The Daily Telegraph Garden, designed by Cleve West, 2011
Chosen by Emma Crawforth - Gardening Editor
I was working for a plant nursery supplying several of the Chelsea gardens in 2011 and spending my days running around the plants, watering, deadheading and moving them between hardstanding and polytunnel areas, to get them to the right stage for the show. I couldn’t imagine what one of the gardens we grew plants for was going to look like – Cleve West’s The Daily Telegraph Garden. A mix of yew topiary, valerian, an unusual and very upright Dianthus, (D. cruentus) with a rumour of yellow parsnip flowers from Cleve’s allotment joining them. The garden of course turned out to be beautiful, the scene of an ancient ruin inspired by a holiday. It won Best in Show and I spent a deliriously happy day standing next to it, identifying the unusual plants for curious visitors.
City Living, designed by Kate Gould - 2017
Chosen by Lily Middleton - Content Creator
I live in an urban environment and do my best to make it as green as possible, so this garden was truly inspiring. Many of the structural elements of the design reminded me of the endless new builds popping up in my area but with nature and planting at its heart - an aspirational vision of what urban design could be like. The planting reflects the light levels available on each storey of this impressive show garden and I particularly love the luscious ferns in the basement, perfect for shady balconies. The colour scheme of the planting contrasts wonderfully with the urban structures and the stunning shock of orange from the oversized lamps is quite delicious. I can only wish that my block would embrace planting to the same level as this stunning design.
House plant studios, 2021
Chosen by Adam Duxbury - Features Editor
When Chelsea returned for an excitingly-autumnal outing last year, it introduced a brand new category: the Houseplant Studios. Indoor gardening was a piece of the Chelsea puzzle I always felt was missing until that point, and the results did not disappoint. Taking over Ranelagh Gardens, several house plant experts, stylists and sellers popped up with fascinating huts bursting with fun and fabulous specimens. I spent ages poring over the wackier plants and feeling inspired to cram even more house plants into my own home (sorry, husband). I can’t wait to see what year two brings.
Geranium ‘Rozanne’, 2000
Chosen by Lucy Hall - Editor
Chelsea has been the launchpad for so many plants of note, and I aim to trial many of them to see whether the initial hype is justified.

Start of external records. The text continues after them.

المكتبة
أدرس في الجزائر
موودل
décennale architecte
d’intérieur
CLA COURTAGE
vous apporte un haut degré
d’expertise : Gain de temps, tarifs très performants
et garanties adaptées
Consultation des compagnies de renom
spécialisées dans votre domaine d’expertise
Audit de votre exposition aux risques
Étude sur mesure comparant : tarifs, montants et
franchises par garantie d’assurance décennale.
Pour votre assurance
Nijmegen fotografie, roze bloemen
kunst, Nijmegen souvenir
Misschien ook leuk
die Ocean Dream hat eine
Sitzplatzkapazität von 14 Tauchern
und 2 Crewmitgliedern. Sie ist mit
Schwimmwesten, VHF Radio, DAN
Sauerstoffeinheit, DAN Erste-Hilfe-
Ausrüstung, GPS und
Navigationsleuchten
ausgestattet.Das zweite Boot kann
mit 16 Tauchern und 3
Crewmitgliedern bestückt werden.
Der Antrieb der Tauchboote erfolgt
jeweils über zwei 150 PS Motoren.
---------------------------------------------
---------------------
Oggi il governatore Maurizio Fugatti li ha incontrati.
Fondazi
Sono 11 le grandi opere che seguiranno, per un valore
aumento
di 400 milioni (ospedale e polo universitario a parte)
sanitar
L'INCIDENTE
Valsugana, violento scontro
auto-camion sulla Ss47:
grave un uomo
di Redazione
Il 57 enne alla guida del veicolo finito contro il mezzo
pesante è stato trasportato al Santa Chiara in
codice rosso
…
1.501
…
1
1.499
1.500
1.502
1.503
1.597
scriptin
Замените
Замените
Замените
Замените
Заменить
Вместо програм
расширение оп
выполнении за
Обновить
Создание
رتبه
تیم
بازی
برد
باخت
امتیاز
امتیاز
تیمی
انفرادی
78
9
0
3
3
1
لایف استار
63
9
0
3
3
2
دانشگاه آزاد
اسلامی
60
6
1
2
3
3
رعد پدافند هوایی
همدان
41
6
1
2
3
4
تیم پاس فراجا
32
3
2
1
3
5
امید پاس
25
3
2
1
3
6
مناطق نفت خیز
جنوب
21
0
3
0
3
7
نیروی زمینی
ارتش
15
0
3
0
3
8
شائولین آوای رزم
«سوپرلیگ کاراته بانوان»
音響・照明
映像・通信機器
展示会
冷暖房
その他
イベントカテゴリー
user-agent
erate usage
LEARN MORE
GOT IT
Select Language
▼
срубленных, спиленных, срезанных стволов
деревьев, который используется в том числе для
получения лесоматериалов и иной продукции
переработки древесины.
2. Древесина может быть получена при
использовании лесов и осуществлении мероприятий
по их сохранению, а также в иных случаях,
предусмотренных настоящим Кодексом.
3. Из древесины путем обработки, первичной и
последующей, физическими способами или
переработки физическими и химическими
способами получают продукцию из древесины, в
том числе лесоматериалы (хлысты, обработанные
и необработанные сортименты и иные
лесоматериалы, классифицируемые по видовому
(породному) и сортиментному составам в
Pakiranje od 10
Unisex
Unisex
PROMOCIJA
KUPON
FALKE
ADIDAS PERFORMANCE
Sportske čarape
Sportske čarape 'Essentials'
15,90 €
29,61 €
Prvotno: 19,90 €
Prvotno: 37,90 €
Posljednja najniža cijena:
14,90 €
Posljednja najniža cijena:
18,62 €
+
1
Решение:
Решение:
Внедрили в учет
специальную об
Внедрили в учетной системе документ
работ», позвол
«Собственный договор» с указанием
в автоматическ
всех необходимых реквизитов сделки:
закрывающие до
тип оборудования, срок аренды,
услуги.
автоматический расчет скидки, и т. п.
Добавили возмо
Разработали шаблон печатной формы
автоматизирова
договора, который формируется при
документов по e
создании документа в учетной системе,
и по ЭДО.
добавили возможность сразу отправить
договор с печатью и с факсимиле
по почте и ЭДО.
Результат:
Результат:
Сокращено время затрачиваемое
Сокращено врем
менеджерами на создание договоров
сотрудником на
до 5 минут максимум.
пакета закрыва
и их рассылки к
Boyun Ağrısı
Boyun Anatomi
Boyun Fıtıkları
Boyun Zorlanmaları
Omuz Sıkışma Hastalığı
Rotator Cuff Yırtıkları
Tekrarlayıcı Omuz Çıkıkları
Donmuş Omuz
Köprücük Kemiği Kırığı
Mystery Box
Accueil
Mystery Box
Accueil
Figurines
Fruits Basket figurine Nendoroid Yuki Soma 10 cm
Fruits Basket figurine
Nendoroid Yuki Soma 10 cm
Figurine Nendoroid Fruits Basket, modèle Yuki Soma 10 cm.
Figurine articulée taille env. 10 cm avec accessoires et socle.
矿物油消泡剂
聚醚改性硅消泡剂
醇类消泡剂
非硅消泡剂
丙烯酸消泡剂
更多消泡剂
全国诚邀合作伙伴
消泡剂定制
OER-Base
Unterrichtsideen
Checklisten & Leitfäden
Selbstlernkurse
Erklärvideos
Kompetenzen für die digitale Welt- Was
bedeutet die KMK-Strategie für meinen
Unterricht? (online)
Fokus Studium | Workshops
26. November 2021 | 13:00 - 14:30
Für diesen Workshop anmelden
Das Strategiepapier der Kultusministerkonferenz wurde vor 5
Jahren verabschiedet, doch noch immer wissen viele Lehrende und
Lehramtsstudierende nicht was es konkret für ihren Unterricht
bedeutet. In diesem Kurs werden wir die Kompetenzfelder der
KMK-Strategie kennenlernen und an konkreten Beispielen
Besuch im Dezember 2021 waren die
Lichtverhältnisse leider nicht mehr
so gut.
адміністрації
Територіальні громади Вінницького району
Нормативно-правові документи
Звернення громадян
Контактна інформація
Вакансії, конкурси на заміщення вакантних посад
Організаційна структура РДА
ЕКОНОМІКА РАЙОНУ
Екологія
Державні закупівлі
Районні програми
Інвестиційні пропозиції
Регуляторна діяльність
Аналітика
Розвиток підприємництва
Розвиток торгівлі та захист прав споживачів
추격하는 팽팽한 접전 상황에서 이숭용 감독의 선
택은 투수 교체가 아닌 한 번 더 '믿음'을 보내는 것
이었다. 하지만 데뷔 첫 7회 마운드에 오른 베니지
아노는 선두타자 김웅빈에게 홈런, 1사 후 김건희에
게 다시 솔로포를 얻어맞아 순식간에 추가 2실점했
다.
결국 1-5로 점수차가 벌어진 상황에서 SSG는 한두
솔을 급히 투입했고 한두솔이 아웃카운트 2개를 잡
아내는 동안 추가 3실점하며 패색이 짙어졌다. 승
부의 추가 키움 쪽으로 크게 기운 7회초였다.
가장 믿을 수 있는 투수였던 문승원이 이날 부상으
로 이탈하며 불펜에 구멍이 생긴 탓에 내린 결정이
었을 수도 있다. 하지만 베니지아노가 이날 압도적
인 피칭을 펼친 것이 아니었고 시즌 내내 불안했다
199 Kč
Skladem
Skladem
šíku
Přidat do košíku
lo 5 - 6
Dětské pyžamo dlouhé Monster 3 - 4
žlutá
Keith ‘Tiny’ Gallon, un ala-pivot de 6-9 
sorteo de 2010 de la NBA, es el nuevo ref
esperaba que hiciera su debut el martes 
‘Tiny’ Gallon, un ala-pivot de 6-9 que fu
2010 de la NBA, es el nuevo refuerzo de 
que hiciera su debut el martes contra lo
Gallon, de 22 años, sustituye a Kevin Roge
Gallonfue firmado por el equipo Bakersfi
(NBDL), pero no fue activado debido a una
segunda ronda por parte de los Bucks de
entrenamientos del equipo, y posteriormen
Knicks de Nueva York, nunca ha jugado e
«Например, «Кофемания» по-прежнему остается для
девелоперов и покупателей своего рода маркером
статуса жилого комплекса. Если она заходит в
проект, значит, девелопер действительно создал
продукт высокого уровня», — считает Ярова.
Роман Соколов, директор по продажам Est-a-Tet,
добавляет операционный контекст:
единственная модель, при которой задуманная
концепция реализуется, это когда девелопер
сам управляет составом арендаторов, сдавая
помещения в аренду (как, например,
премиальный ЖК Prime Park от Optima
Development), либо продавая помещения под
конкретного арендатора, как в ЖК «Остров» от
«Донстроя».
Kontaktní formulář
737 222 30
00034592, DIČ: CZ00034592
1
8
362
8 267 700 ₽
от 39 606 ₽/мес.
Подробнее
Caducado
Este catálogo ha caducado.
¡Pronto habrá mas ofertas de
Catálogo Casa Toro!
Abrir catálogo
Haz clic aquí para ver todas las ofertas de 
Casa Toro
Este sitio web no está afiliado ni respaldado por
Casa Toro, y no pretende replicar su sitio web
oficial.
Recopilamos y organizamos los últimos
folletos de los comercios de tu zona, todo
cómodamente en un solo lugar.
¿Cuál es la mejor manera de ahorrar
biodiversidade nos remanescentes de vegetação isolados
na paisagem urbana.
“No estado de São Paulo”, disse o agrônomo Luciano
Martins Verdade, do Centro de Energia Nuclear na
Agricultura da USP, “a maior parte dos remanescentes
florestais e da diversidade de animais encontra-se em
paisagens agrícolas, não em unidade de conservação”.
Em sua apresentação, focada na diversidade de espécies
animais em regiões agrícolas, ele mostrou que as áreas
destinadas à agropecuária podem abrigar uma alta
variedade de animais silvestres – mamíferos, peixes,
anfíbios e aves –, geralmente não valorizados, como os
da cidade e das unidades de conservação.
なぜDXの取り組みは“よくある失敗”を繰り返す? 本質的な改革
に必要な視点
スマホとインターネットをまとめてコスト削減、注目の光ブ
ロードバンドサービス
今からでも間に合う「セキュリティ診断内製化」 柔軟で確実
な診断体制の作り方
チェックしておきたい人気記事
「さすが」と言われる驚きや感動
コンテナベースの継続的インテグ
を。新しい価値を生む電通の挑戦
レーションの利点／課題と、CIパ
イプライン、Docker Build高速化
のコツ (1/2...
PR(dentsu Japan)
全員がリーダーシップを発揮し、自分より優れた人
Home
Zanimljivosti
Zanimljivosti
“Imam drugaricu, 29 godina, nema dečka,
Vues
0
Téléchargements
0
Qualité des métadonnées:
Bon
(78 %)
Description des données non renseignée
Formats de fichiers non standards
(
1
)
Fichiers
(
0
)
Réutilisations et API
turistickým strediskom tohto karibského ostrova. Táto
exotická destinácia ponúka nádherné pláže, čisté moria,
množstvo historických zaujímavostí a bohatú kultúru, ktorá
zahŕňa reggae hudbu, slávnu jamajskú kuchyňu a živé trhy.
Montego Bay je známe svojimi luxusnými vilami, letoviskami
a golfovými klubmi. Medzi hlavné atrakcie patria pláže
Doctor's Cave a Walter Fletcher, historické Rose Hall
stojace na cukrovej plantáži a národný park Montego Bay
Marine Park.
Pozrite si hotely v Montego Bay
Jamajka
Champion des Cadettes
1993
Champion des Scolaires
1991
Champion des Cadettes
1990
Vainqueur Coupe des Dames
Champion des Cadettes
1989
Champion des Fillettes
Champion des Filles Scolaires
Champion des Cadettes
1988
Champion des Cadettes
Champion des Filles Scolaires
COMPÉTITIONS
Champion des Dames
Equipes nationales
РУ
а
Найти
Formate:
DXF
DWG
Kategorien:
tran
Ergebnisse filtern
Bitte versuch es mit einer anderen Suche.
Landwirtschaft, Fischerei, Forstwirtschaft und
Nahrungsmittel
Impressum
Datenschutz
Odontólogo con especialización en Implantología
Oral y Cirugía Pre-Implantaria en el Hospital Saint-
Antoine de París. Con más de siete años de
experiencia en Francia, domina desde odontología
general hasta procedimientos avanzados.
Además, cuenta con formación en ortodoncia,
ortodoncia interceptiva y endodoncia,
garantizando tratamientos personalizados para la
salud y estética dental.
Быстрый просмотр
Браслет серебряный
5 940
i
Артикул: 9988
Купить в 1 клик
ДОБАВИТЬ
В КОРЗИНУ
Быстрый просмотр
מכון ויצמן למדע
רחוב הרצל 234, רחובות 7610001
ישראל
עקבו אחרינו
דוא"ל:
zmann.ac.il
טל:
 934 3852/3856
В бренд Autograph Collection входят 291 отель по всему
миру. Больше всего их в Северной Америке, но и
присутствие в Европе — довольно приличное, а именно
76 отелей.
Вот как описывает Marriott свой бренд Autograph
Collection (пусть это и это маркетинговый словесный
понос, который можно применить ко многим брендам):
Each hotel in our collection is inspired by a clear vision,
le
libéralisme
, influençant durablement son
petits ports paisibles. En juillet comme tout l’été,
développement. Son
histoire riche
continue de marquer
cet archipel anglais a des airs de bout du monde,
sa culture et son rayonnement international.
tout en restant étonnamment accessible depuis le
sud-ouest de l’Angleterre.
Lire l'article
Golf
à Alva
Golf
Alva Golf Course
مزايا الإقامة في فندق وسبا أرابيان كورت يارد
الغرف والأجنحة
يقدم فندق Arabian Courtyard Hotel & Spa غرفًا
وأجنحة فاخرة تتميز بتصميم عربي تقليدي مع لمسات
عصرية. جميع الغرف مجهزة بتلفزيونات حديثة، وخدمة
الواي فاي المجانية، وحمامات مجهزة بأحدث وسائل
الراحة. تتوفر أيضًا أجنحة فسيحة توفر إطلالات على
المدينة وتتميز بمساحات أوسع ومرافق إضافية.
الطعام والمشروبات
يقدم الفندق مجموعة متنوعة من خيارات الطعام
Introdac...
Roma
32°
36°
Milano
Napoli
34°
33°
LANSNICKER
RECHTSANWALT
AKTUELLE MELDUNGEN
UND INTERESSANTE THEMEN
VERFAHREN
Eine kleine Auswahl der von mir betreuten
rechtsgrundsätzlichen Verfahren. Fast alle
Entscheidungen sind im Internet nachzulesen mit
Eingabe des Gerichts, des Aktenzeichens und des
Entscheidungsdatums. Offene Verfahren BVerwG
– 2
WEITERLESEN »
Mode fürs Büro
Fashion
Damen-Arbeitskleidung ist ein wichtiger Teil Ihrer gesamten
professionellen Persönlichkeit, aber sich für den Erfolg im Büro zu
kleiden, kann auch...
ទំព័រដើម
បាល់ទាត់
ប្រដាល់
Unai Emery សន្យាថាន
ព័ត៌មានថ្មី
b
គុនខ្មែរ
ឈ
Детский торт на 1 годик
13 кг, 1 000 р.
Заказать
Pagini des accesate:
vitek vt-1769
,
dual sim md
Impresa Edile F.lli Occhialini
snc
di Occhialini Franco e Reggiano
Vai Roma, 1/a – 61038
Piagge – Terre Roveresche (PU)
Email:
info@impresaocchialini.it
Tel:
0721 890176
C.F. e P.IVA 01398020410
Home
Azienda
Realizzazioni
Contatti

But none this century has had the appeal, longevity and vigour of hardy Geranium ‘Rozanne’. She made her debut in 2000, after 11 years of breeding that yielded a geranium like no other – flowering non-stop for six months with true-blue, nectar-rich blooms, and autumn foliage tints that extend interest deep into winter. An easy-going plant that’s perfect for today’s low-maintenance needs, it’s also rated by experts, scooping many awards including the RHS Award of Garden Merit and Chelsea ‘Plant of the Century’. Choose it for a cottage scheme, or play with the colour palette of citrus geums and bronze grasses for a contemporary feel. I’d not be without it – and reckon everyone who grows it, loves it.